→ **Exercise**:
Two lines in the listing below mark the span: one contains "- 温度：相同干燥程度下，温度高时，微生物易死亡" and one contains "不同种类溶质形成的渗透压大小". Reproduce both of them and everything between, exactly.

→ **Supplied material**:
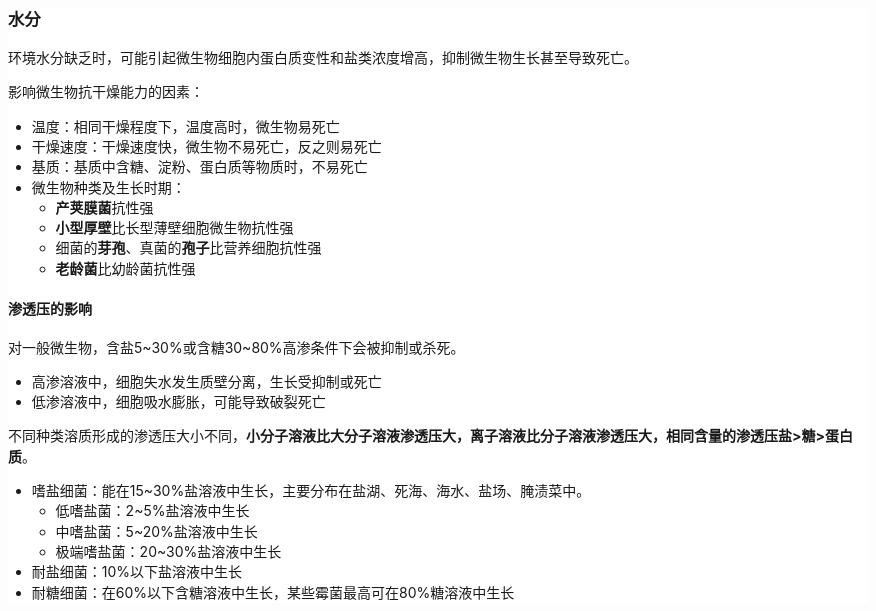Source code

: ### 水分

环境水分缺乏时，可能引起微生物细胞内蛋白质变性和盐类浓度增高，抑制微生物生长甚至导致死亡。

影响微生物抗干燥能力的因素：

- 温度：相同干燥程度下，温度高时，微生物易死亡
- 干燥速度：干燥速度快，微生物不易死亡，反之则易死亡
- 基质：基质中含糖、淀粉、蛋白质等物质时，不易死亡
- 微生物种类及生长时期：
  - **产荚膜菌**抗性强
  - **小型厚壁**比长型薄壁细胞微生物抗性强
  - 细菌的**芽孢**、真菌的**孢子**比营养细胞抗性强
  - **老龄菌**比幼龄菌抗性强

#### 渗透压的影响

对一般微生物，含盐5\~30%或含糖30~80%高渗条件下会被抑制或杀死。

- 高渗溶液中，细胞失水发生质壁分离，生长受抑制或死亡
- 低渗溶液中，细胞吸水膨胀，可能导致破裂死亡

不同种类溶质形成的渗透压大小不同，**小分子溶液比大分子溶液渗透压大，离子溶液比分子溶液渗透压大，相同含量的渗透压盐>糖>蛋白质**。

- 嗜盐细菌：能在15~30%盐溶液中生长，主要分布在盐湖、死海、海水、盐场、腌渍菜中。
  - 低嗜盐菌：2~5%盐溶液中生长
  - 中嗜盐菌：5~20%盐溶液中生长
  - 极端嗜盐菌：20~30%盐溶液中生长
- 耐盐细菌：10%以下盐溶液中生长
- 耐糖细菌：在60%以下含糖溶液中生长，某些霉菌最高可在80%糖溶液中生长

→ **Written answer**:
- 温度：相同干燥程度下，温度高时，微生物易死亡
- 干燥速度：干燥速度快，微生物不易死亡，反之则易死亡
- 基质：基质中含糖、淀粉、蛋白质等物质时，不易死亡
- 微生物种类及生长时期：
  - **产荚膜菌**抗性强
  - **小型厚壁**比长型薄壁细胞微生物抗性强
  - 细菌的**芽孢**、真菌的**孢子**比营养细胞抗性强
  - **老龄菌**比幼龄菌抗性强

#### 渗透压的影响

对一般微生物，含盐5\~30%或含糖30~80%高渗条件下会被抑制或杀死。

- 高渗溶液中，细胞失水发生质壁分离，生长受抑制或死亡
- 低渗溶液中，细胞吸水膨胀，可能导致破裂死亡

不同种类溶质形成的渗透压大小不同，**小分子溶液比大分子溶液渗透压大，离子溶液比分子溶液渗透压大，相同含量的渗透压盐>糖>蛋白质**。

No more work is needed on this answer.